■ **Stored data**
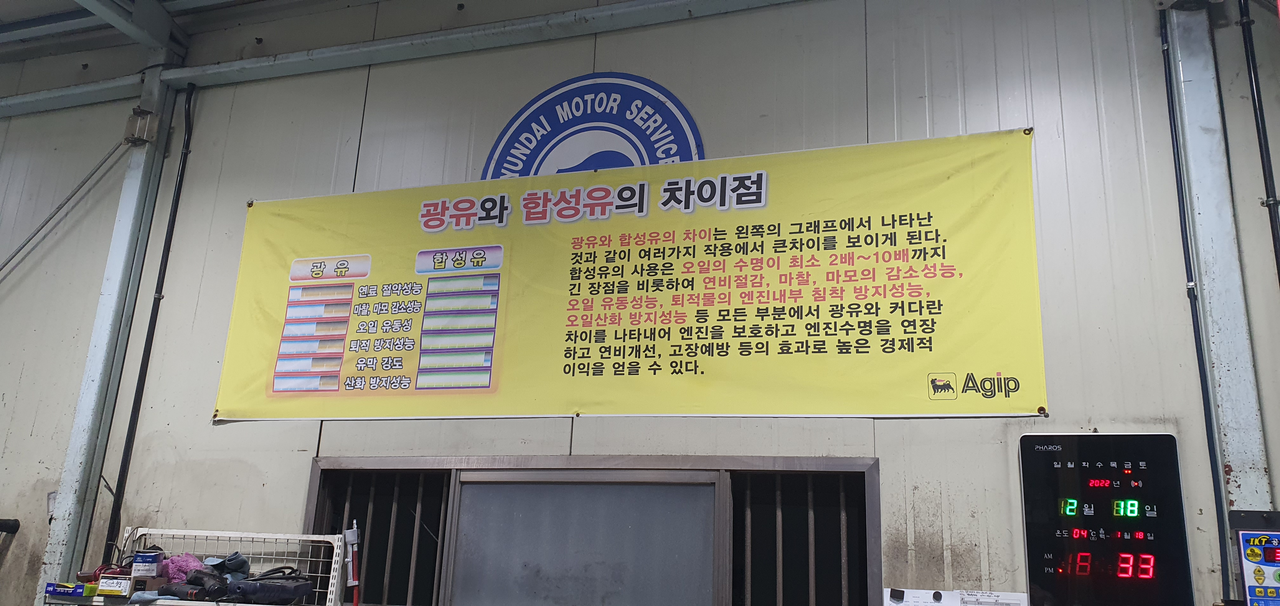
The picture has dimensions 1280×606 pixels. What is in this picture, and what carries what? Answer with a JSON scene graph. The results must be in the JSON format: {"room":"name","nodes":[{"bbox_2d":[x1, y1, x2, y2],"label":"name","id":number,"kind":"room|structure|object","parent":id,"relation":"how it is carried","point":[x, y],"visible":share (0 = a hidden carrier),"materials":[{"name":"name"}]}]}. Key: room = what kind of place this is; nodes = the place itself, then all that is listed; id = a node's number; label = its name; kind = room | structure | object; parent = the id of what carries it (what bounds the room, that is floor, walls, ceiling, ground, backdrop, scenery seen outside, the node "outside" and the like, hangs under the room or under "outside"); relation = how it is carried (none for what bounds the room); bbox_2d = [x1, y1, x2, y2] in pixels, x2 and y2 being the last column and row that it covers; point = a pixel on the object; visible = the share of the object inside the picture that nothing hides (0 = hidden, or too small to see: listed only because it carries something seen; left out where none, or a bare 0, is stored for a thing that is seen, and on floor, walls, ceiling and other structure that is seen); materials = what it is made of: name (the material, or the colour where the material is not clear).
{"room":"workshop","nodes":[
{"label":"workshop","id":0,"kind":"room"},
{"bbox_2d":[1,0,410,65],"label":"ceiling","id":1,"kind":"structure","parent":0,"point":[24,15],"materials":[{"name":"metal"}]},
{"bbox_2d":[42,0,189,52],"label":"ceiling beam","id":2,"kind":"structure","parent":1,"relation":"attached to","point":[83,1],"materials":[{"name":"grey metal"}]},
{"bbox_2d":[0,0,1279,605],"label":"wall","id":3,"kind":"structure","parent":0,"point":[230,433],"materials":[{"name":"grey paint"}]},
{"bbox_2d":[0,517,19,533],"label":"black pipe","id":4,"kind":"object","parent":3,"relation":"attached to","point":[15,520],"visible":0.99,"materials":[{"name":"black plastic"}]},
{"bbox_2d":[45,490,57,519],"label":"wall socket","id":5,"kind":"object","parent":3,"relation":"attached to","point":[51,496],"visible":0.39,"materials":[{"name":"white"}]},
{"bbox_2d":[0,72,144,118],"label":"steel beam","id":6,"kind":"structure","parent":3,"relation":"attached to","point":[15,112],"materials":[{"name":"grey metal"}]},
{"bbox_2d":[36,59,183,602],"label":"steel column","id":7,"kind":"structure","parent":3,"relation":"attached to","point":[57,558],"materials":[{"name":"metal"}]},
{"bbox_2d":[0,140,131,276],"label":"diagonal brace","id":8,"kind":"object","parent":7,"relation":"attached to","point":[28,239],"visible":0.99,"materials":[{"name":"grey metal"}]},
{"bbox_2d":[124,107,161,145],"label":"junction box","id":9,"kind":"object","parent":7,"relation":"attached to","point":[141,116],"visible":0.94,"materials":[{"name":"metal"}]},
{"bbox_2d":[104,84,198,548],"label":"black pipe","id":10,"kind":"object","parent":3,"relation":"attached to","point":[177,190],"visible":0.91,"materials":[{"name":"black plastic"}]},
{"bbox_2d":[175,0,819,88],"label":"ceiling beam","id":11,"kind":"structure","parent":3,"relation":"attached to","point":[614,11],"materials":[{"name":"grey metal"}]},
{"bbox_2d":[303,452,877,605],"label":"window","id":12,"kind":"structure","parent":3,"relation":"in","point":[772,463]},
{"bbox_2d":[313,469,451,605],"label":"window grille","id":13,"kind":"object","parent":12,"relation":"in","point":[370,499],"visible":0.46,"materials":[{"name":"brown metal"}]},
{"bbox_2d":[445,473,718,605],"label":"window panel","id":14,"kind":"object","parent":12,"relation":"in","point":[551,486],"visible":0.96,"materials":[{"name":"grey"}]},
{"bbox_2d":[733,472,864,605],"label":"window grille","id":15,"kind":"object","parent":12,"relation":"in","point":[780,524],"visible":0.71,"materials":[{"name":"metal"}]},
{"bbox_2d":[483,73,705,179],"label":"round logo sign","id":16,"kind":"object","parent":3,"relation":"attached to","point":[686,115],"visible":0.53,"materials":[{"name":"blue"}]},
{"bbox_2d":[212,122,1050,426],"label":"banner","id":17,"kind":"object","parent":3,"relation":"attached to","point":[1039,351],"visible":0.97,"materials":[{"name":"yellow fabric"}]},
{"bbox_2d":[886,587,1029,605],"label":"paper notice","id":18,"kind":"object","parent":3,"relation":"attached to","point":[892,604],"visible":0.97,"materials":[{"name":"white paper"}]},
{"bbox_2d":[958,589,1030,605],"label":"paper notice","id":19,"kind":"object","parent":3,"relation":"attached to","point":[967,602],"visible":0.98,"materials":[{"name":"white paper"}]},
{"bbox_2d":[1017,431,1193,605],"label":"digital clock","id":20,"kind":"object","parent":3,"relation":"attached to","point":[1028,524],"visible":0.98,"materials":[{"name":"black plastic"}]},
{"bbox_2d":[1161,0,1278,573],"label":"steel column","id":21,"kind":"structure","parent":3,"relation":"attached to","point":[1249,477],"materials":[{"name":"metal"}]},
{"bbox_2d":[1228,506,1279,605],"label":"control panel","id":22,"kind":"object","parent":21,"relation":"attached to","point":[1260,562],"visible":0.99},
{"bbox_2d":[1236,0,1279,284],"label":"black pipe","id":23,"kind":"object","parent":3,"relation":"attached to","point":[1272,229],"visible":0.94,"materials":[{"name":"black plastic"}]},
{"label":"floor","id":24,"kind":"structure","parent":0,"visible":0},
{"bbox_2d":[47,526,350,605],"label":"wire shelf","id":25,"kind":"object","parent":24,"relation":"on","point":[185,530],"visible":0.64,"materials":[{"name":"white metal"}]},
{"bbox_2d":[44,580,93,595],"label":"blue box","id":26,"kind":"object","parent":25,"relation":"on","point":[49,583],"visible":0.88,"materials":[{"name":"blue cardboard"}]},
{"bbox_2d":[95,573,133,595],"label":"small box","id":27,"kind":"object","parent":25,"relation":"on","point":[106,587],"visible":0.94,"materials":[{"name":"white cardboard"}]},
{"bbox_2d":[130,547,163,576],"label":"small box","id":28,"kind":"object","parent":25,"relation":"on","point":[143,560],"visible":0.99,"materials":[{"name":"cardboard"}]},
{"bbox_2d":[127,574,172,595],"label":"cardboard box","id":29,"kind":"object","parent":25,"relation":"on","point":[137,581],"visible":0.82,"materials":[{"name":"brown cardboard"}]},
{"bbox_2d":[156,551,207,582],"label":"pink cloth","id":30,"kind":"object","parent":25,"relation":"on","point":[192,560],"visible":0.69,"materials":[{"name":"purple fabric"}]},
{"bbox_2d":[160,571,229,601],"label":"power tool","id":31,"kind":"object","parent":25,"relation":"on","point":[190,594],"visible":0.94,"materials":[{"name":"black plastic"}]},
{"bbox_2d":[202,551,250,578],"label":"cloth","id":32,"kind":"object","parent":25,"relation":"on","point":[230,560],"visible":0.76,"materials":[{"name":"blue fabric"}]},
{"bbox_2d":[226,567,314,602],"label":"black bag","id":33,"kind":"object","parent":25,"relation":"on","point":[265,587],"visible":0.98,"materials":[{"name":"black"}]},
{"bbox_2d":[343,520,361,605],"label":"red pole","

■ **Activity**
The full text of the data above, exact and without pictures, is what to return.

■ **Result of this task**
The picture has dimensions 1280×606 pixels. What is in this picture, and what carries what? Answer with a JSON scene graph. The results must be in the JSON format: {"room":"name","nodes":[{"bbox_2d":[x1, y1, x2, y2],"label":"name","id":number,"kind":"room|structure|object","parent":id,"relation":"how it is carried","point":[x, y],"visible":share (0 = a hidden carrier),"materials":[{"name":"name"}]}]}. Key: room = what kind of place this is; nodes = the place itself, then all that is listed; id = a node's number; label = its name; kind = room | structure | object; parent = the id of what carries it (what bounds the room, that is floor, walls, ceiling, ground, backdrop, scenery seen outside, the node "outside" and the like, hangs under the room or under "outside"); relation = how it is carried (none for what bounds the room); bbox_2d = [x1, y1, x2, y2] in pixels, x2 and y2 being the last column and row that it covers; point = a pixel on the object; visible = the share of the object inside the picture that nothing hides (0 = hidden, or too small to see: listed only because it carries something seen; left out where none, or a bare 0, is stored for a thing that is seen, and on floor, walls, ceiling and other structure that is seen); materials = what it is made of: name (the material, or the colour where the material is not clear).
{"room":"workshop","nodes":[
{"label":"workshop","id":0,"kind":"room"},
{"bbox_2d":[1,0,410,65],"label":"ceiling","id":1,"kind":"structure","parent":0,"point":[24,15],"materials":[{"name":"metal"}]},
{"bbox_2d":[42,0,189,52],"label":"ceiling beam","id":2,"kind":"structure","parent":1,"relation":"attached to","point":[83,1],"materials":[{"name":"grey metal"}]},
{"bbox_2d":[0,0,1279,605],"label":"wall","id":3,"kind":"structure","parent":0,"point":[230,433],"materials":[{"name":"grey paint"}]},
{"bbox_2d":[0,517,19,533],"label":"black pipe","id":4,"kind":"object","parent":3,"relation":"attached to","point":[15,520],"visible":0.99,"materials":[{"name":"black plastic"}]},
{"bbox_2d":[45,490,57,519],"label":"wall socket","id":5,"kind":"object","parent":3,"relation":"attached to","point":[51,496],"visible":0.39,"materials":[{"name":"white"}]},
{"bbox_2d":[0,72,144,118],"label":"steel beam","id":6,"kind":"structure","parent":3,"relation":"attached to","point":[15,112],"materials":[{"name":"grey metal"}]},
{"bbox_2d":[36,59,183,602],"label":"steel column","id":7,"kind":"structure","parent":3,"relation":"attached to","point":[57,558],"materials":[{"name":"metal"}]},
{"bbox_2d":[0,140,131,276],"label":"diagonal brace","id":8,"kind":"object","parent":7,"relation":"attached to","point":[28,239],"visible":0.99,"materials":[{"name":"grey metal"}]},
{"bbox_2d":[124,107,161,145],"label":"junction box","id":9,"kind":"object","parent":7,"relation":"attached to","point":[141,116],"visible":0.94,"materials":[{"name":"metal"}]},
{"bbox_2d":[104,84,198,548],"label":"black pipe","id":10,"kind":"object","parent":3,"relation":"attached to","point":[177,190],"visible":0.91,"materials":[{"name":"black plastic"}]},
{"bbox_2d":[175,0,819,88],"label":"ceiling beam","id":11,"kind":"structure","parent":3,"relation":"attached to","point":[614,11],"materials":[{"name":"grey metal"}]},
{"bbox_2d":[303,452,877,605],"label":"window","id":12,"kind":"structure","parent":3,"relation":"in","point":[772,463]},
{"bbox_2d":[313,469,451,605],"label":"window grille","id":13,"kind":"object","parent":12,"relation":"in","point":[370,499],"visible":0.46,"materials":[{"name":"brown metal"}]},
{"bbox_2d":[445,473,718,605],"label":"window panel","id":14,"kind":"object","parent":12,"relation":"in","point":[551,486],"visible":0.96,"materials":[{"name":"grey"}]},
{"bbox_2d":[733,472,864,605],"label":"window grille","id":15,"kind":"object","parent":12,"relation":"in","point":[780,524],"visible":0.71,"materials":[{"name":"metal"}]},
{"bbox_2d":[483,73,705,179],"label":"round logo sign","id":16,"kind":"object","parent":3,"relation":"attached to","point":[686,115],"visible":0.53,"materials":[{"name":"blue"}]},
{"bbox_2d":[212,122,1050,426],"label":"banner","id":17,"kind":"object","parent":3,"relation":"attached to","point":[1039,351],"visible":0.97,"materials":[{"name":"yellow fabric"}]},
{"bbox_2d":[886,587,1029,605],"label":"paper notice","id":18,"kind":"object","parent":3,"relation":"attached to","point":[892,604],"visible":0.97,"materials":[{"name":"white paper"}]},
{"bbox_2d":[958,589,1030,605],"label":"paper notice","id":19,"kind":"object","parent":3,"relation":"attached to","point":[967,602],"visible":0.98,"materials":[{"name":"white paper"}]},
{"bbox_2d":[1017,431,1193,605],"label":"digital clock","id":20,"kind":"object","parent":3,"relation":"attached to","point":[1028,524],"visible":0.98,"materials":[{"name":"black plastic"}]},
{"bbox_2d":[1161,0,1278,573],"label":"steel column","id":21,"kind":"structure","parent":3,"relation":"attached to","point":[1249,477],"materials":[{"name":"metal"}]},
{"bbox_2d":[1228,506,1279,605],"label":"control panel","id":22,"kind":"object","parent":21,"relation":"attached to","point":[1260,562],"visible":0.99},
{"bbox_2d":[1236,0,1279,284],"label":"black pipe","id":23,"kind":"object","parent":3,"relation":"attached to","point":[1272,229],"visible":0.94,"materials":[{"name":"black plastic"}]},
{"label":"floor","id":24,"kind":"structure","parent":0,"visible":0},
{"bbox_2d":[47,526,350,605],"label":"wire shelf","id":25,"kind":"object","parent":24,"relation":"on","point":[185,530],"visible":0.64,"materials":[{"name":"white metal"}]},
{"bbox_2d":[44,580,93,595],"label":"blue box","id":26,"kind":"object","parent":25,"relation":"on","point":[49,583],"visible":0.88,"materials":[{"name":"blue cardboard"}]},
{"bbox_2d":[95,573,133,595],"label":"small box","id":27,"kind":"object","parent":25,"relation":"on","point":[106,587],"visible":0.94,"materials":[{"name":"white cardboard"}]},
{"bbox_2d":[130,547,163,576],"label":"small box","id":28,"kind":"object","parent":25,"relation":"on","point":[143,560],"visible":0.99,"materials":[{"name":"cardboard"}]},
{"bbox_2d":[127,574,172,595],"label":"cardboard box","id":29,"kind":"object","parent":25,"relation":"on","point":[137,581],"visible":0.82,"materials":[{"name":"brown cardboard"}]},
{"bbox_2d":[156,551,207,582],"label":"pink cloth","id":30,"kind":"object","parent":25,"relation":"on","point":[192,560],"visible":0.69,"materials":[{"name":"purple fabric"}]},
{"bbox_2d":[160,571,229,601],"label":"power tool","id":31,"kind":"object","parent":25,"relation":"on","point":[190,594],"visible":0.94,"materials":[{"name":"black plastic"}]},
{"bbox_2d":[202,551,250,578],"label":"cloth","id":32,"kind":"object","parent":25,"relation":"on","point":[230,560],"visible":0.76,"materials":[{"name":"blue fabric"}]},
{"bbox_2d":[226,567,314,602],"label":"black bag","id":33,"kind":"object","parent":25,"relation":"on","point":[265,587],"visible":0.98,"materials":[{"name":"black"}]},
{"bbox_2d":[343,520,361,605],"label":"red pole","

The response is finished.